### [文書の抜粋]
※
施設の特徴
愛媛県総合科学博物館の特徴
愛媛の絶滅動物と恐竜を、標本から読み解く
愛媛県総合科学博物館で生物展示の核になるのは、自然館の「地球」と「愛媛」をつなぐ展示です。中生代の生きものではティラノサウルスやトリケラトプスが大きな存在感を放ち、化石や大型模型を通して、肉食恐竜・植物食恐竜の体格差やくらしぶりを直感的に捉えられます。さらに、愛媛の生物として特筆したいのがニホンカワウソです。愛媛県はニホンカワウソと関わりの深い地域で、同館では県内で発見された個体の標本を通じ、かつて水辺に生きていた哺乳類の姿と、絶滅へ向かった背景を学べます。恐竜のような太古の生物と、近代まで人の暮らしの近くにいた絶滅動物を同じ自然史の流れで見られる点は、県内の博物館展示として大きな個性です。
ジオラマと大型模型で、生態を“環境ごと”に見せる
展示方法は、標本をただ並べるのではなく、宇宙から地球、そして愛媛へと視点をしぼっていく構成が特徴です。自然館では、生命の誕生と進化、砂漠・サバンナ・極圏・海洋などの環境ごとの生物、さらに愛媛の自然へと進み、動物がどんな環境に適応してきたかを流れで理解できます。実物大の動くティラノサウルスとトリケラトプスは、単なる迫力演出にとどまらず、体の大きさ、頭部や角のバランス、捕食者と草食恐竜の対比を体感させる展示です。愛媛のゾーンでは、石鎚山のブナ林など地域の自然をジオラマで再現し、鳥類や両生類を含む山地生態系を“場所ごと”に観察できるのも魅力です。
標本を守り、地域の生物研究へつなぐ博物館
生きた動物の繁殖施設ではありませんが、愛媛県総合科学博物館の強みは、標本の保存・調査研究を通じて生物の情報を未来に残している点にあります。ニホンカワウソでは、県内で捕獲された個体の剥製標本や、動物園に残された胎仔標本を研究対象として扱い、外部の研究機関と連携した観察・画像解析も行われています。生体を増やす繁殖技術とは異なりますが、絶滅後には標本こそが形態や発生、生息記録を読み解く手がかりになります。来館者にとっては、かわいい・大きい・珍しいという入口から、地域の生物多様性をどう記録し、どう残すかまで考えられる博物館です。
※
### [実施する課題]
- 1) 紹介文で、自然館が環境ごとの生物を見せる場として挙げている環境をすべて書き出せ。
- 2) 紹介文の「標本を守り、地域の生物研究へつなぐ博物館」から「かまで考えられる博物館です。」までを、「ニホンカワウソ」を「カワウソ」に置き換えて書き直してください。
※
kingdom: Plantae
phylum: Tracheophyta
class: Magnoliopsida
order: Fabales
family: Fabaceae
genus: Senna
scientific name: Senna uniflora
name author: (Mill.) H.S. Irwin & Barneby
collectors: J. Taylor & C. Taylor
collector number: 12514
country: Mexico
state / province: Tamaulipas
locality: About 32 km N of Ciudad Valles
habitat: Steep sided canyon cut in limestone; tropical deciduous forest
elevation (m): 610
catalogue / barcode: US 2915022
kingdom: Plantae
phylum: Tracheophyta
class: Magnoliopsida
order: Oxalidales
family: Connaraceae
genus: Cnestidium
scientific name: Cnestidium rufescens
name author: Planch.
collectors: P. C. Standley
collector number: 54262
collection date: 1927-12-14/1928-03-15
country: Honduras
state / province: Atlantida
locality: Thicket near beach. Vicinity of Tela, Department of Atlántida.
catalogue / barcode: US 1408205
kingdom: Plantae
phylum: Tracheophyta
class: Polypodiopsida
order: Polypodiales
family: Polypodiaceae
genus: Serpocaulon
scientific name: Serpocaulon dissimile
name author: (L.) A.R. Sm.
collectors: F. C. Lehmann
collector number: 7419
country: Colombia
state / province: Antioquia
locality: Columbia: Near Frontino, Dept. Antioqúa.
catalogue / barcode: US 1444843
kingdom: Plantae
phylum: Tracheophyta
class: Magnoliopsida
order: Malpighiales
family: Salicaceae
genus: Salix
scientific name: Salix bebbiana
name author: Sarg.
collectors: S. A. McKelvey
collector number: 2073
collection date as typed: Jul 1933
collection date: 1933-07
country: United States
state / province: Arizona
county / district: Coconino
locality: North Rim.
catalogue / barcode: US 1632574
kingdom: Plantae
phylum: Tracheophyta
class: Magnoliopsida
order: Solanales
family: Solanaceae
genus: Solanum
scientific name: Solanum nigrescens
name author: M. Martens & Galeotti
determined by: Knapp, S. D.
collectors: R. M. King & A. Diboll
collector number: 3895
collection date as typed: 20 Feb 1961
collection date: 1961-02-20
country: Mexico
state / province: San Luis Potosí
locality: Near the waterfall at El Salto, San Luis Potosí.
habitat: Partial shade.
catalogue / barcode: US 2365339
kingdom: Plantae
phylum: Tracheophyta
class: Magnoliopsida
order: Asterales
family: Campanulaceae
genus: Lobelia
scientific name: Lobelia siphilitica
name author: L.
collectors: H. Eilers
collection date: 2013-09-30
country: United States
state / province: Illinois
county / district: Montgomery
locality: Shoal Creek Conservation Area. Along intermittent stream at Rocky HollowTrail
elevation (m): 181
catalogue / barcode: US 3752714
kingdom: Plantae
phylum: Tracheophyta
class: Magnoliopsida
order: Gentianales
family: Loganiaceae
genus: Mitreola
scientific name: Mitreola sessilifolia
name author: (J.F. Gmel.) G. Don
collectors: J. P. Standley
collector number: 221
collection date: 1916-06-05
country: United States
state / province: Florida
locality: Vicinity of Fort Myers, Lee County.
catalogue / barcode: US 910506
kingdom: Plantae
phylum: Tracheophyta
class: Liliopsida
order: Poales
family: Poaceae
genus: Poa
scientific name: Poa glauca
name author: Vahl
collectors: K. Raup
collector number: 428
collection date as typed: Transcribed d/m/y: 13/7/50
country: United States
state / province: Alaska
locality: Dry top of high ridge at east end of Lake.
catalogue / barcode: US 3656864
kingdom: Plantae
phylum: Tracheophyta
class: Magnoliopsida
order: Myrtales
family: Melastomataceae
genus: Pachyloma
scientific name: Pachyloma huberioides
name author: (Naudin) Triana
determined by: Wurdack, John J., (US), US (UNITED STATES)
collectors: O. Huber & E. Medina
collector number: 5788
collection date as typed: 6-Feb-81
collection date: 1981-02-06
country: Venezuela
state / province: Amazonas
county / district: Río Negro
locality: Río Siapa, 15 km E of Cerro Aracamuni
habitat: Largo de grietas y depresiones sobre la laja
※
### [課題の結果]
- 1) 砂漠、サバンナ、極圏、海洋

- 2)
標本を守り、地域の生物研究へつなぐ博物館
生きた動物の繁殖施設ではありませんが、愛媛県総合科学博物館の強みは、標本の保存・調査研究を通じて生物の情報を未来に残している点にあります。カワウソでは、県内で捕獲された個体の剥製標本や、動物園に残された胎仔標本を研究対象として扱い、外部の研究機関と連携した観察・画像解析も行われています。生体を増やす繁殖技術とは異なりますが、絶滅後には標本こそが形態や発生、生息記録を読み解く手がかりになります。来館者にとっては、かわいい・大きい・珍しいという入口から、地域の生物多様性をどう記録し、どう残すかまで考えられる博物館です。